Extracted records:
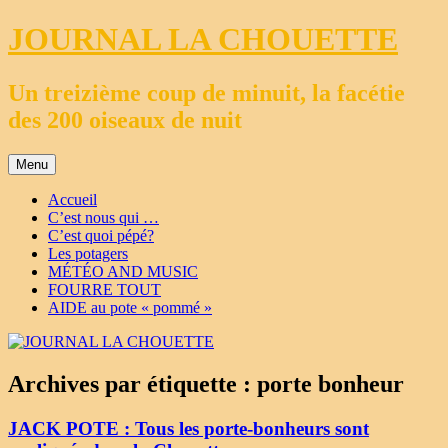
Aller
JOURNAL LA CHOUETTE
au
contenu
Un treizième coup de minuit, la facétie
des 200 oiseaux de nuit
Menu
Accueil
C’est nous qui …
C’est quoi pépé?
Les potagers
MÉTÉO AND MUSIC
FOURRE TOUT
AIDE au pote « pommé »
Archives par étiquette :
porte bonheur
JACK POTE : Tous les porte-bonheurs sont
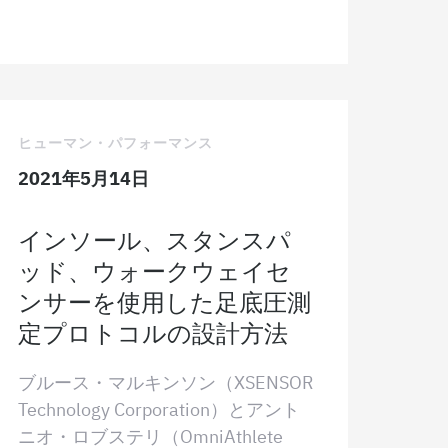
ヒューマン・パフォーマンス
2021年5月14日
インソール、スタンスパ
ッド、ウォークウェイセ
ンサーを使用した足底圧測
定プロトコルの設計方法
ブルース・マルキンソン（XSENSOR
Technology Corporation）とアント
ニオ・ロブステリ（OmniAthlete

...

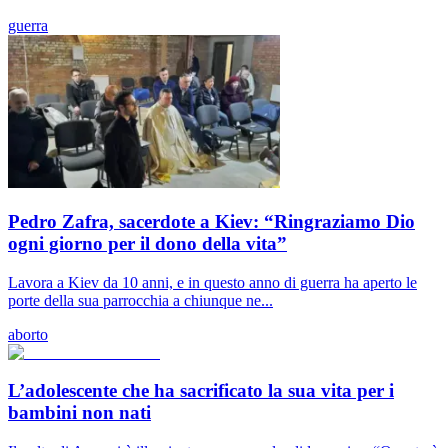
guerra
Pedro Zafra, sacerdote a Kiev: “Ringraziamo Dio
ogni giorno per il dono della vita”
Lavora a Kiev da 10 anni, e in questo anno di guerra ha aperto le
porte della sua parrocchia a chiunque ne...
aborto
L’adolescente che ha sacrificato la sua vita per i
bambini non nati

* * *

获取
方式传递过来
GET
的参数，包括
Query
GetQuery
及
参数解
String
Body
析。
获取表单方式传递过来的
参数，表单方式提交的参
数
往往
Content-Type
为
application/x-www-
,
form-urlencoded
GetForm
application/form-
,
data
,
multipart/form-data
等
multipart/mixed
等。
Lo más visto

Your goal: From the entries, copy out each line containing the word "multipart".

Answer for the task:
multipart/form-data
multipart/mixed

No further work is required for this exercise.